4 Here we are importing the root level xml package as a module.

So how can a package (which is just a directory on disk) be imported and treated as a module (which is always a file on disk)? The answer is the magical __init__.py file. You see, packages are not simply directories; they are directories with a specific file, __init__.py, inside. This file defines the attributes and methods of the package. For instance, xml.dom contains a Node class, which is defined in xml/dom/__init__.py. When you import a package as a module (like dom from xml), you’re really importing its __init__.py file.

A package is a directory with the special __init__.py file in it. The __init__.py file defines the attributes and methods of the package. It doesn’t have to define anything; it can just be an empty file, but it has to exist. But if __init__.py doesn’t exist, the directory is just a directory, not a package, and it can’t be imported or contain modules or nested packages.

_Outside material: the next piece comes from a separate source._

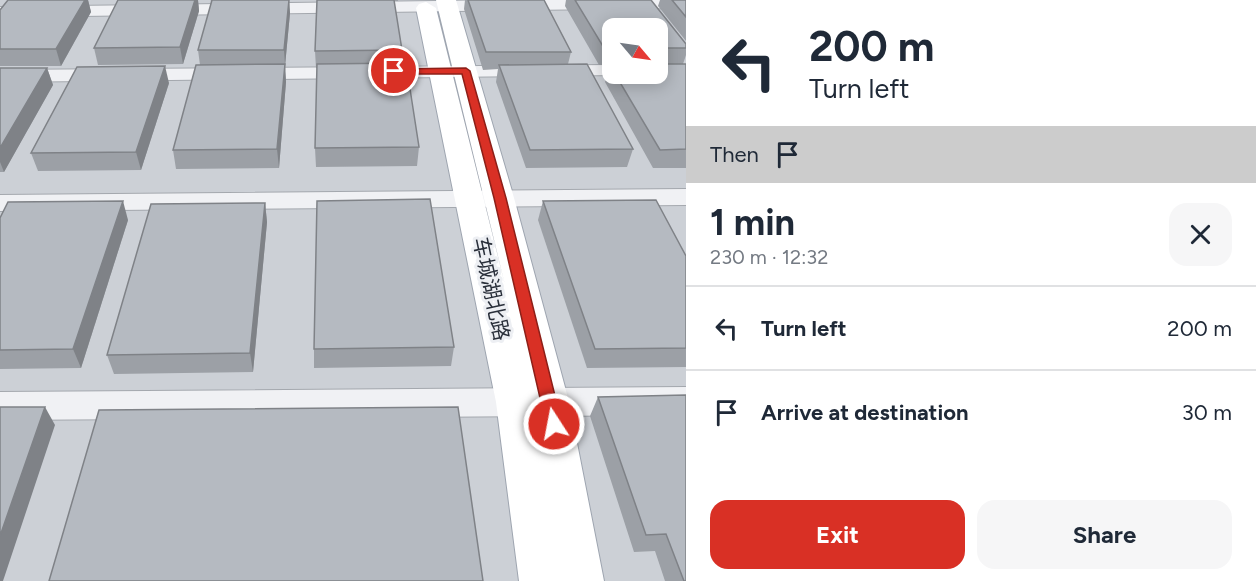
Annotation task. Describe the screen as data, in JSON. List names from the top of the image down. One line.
{"streets":{"main road":["车城湖北路"]},"north":"bottom right","page":{"turn":["200 m","Turn left"],"then":"Then","heading":["1 min","230 m · 12:32"],"list":[{"name":"Turn left","value":"200 m"},{"name":"Arrive at destination","value":"30 m"}],"buttons":["Exit","Share"]}}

So why bother with packages? Well, they provide a way to logically group related modules. Instead of having an xml package with sax and dom packages inside, the authors could have chosen to put all the sax functionality in xmlsax.py and all the dom functionality in xmldom.py, or even put all of it in a single module. But that would have been unwieldy (as of this writing, the XML package has over 3000 lines of code) and difficult to manage (separate source files mean multiple people can work on different areas simultaneously).

If you ever find yourself writing a large subsystem in Python (or, more likely, when you realize that your small subsystem has grown into a large one), invest some time designing a good package architecture. It’s one of the many things Python is good at, so take advantage of it.